We have spent decades, if not centuries, using the combination of ice and salt for different purposes. One of them is to preserve food and the other to prevent the ice on the roads from being slippery. Although it may seem contradictory, the answer is physical.
Pure water freezes at 0°C. Its molecules form an ordered crystalline network: ice. For its part, salt is made up of ions and when we pour it on the ice, these ions get between the water molecules, making it difficult for them to re-form the rigid structure of the ice.
For the mixture of water and salt to freeze, more cold is needed. That is to say, freezing point drops below 0°C (it can go down to about -21° C in ideal conditions). This means that ice, at 0°C, needs a much lower temperature to remain solid. And it melts.
Now, this combination could give us an even more interesting use. A team of Spanish and Chinese scientists have discovered a physical principle capable of generating electricity thanks to this combination. According to a study, published in Nature Materials, the interaction between salt and ice can create an electrical charge, opening the door to a new way of obtaining energy from our environment.
Intuition tells us that salt melts ice by lowering its melting point. But what happens at the molecular level is a dance of electrical charges. The results of the study, led by the Catalan Institute of Nanoscience and Nanotechnology, demonstrates that when a salt crystal (such as sodium chloride, NaCl) comes into contact with ice, a contact electrification phenomenon occurs.

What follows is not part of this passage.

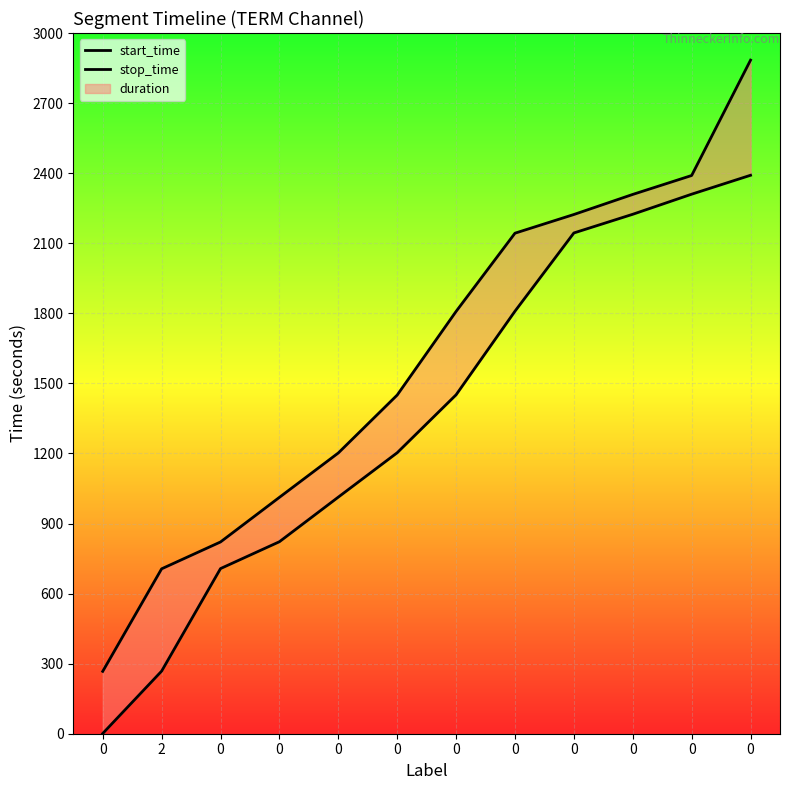

List the series in order of their overall mean, lowest first.

start_time, stop_time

The key is that the salt ions (the sodium cation, Na⁺and the anieithern chloride, Cl⁻) do not diffuse into the ice at the same rate. Cl ions⁻ They have greater mobility and penetrate slightly mtos in the ice crystal lattice than Na ions⁺. This separationeithernfYophysics of positive and negative charges generates an imbalance, known as a double layer.andelectrical, creating a voltage potential difference. In essence, the salt ice becomes an electrochemical battery.Yomica. A very basic one, but a stack, nonetheless.
The team, led by Gustau Catalán, designed different experiments in which they used insulating materials (such as Teflon) against ice with different concentrations of salt. The results were conclusive: the presence of salt increased the generation of electrical charge by orders of magnitude compared to pure ice. A simple salted ice cube can generate voltages on the order of several tens of millivolts. While it is not a huge amount, it is perfectly measurable and proves the concept irrefutably.
This finding transcends the merely academic. The ability to generate electricity from such a ubiquitous and low-cost process raises interesting scenarios. For example, will allow the development of autonomous sensors in cold environments for use in the Arctic or in high mountains, powered by the ice itself and the surrounding sea salt, without the need for conventional batteries.
The phenomenon could play a role, until now unknown, in the formation of static electricity in cloudsinfluencing ice formation processes and perhaps even the genesis of lightning.
It would also be useful in materials for energy harvesting. Materials or surfaces designed to maximize this effect could be developed, capable of capturing mechanical energy. (like wind moving salt ice particles) and convert it into electrical pulses useful for microdevices.
“In addition, this phenomenon could improve our understanding of natural processes in frozen environments, such as glaciers – concludes a statement -, and of the presence of electrical activity on the icy moons of our solar system, such as Europa and Enceladus”.